Martin Luther King, Jr. discussed the song in his first public speech, delivered when he was just 14 years old, and continued doing so throughout his political career. Maya Angelou described singing the song in I Know Why the Caged Bird Sings.

Perry says she aimed “to distill a story from the meaning of the song, the function of the song,” how it was used to deliberately unite people in community, thereby showing “what the conditions were that allowed for the civil rights movement to happen.”

Similarly, the East German punks of the 1970s and ’80s profiled in Mohr’s Burning Down the Haus knew that in order for change to happen, they had to make it happen as they spray-painted “don’t die in the waiting room of the future” all over the walls of East Berlin.

Dissatisfied with the Socialist Unity Party of Germany’s authoritarian rule over the German Democratic Republic, the East German punks sought to resist by writing and performing music, influencing people “to get off the beaten path” and think for themselves, says Mohr.

The Stasi (the GDR secret police) saw this influence and tried to stop it, throwing punks in prison for the lyrics they sang, for the music they played. A punk would go to prison for two years, then sing the lyrics again as soon as he got out, to the same end, says Mohr. But once people saw it was possible to resist and survive, protests and dissident movements spilled out of the music venues and into the streets, he says.

The music more or less disappeared as soon as the Berlin Wall fell on November 9, 1989, says Mohr. There was a show that night, and when one of the bands came off stage to the news that the border between East and West Berlin had opened, its members broke up the band that night. The East German punks hadn’t wanted a dictatorship, but they didn’t want reunification, either—they wanted an independent state. But all was not lost. “These kids created a blueprint for resisting authoritarianism,” says Mohr.

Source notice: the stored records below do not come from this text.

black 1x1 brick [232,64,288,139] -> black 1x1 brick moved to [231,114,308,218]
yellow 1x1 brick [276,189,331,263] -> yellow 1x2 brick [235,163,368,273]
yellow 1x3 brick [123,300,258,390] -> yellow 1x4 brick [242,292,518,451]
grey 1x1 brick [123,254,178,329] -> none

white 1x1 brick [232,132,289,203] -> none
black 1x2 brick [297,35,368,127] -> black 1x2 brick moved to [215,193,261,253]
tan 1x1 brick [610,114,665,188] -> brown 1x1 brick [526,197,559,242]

Art, and music in particular, “bolsters courage, deepens your sense of trust and connection to the people who are singing along with you,” says Perry. It builds community and begets change, “and is an essential piece to building a new society, or transforming the society in which you live.” All of this, through music.


The Political (Dis)harmony panel takes place on Friday, March 22 from 2–3:30pm at the Jefferson School African American Heritage Center.